LOL. OMG that was beautiful. It almost feels like we are de-evolving software to a state where shit is going to stop working bad. I know this is not full of facts, but this take reminds me of Jonathan Blow's video "Preventing the Collapse of Civilization"[0] Where he talks about how code runs worse than it ever has and I think he was arguing that civilization is collapsing before our eyes in slow time.

[0]: https://youtu.be/pW-SOdj4Kkk?si=LToItJb1Cv-GgB4q&t=1089

godelski 4 days ago [ - ]

Good talk. I did something similar to him and all that happened is everyone was just saying I'm making a lot out of nothing. They're right that each thing was "nothing" but the problem is that this is a non-trivial number of "nothings" happening every day...

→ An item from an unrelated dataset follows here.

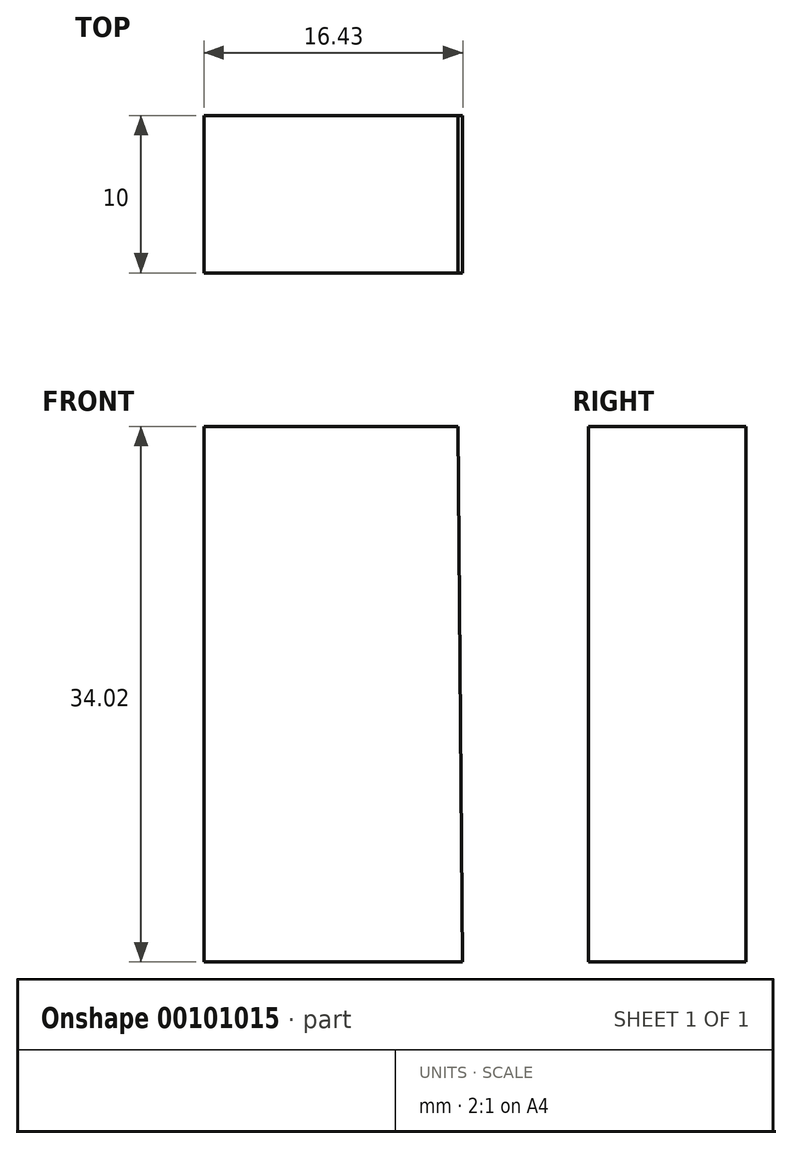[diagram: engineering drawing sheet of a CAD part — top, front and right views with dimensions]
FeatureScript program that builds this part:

Honestly, I think the problem is that it's a Lemon Market[0]. Lemon markets thrive when there is asymmetric information. When a customer cannot tell the difference between a good product (peach) and a bad product (lemon). All it takes is a bunch of tech illiterate people... not sure where we'll find those...

On your video, funny thing. When I was in my PhD I had a very hard time publishing because I was building models that were much smaller, required less data, but got similar performance. Reviewers just looked at the benchmark like "not SOTA? lol". I've seen tons of great papers solving similar problems constantly get rejected. As a reviewer I frequently defended works like that as well as works that had good ideas but just didn't have enough GPU power. It was really telling...

[0] https://en.wikipedia.org/wiki/The_Market_for_Lemons

[P.S.] A nice solution I found for the pasting problem he mentioned (and in various forms) is that I first paste the text into the url bad or search bar then copy that and then paste. {<c-k>,<c-l>}<c-v><c-a><c-c>. Works 98% of the time every time.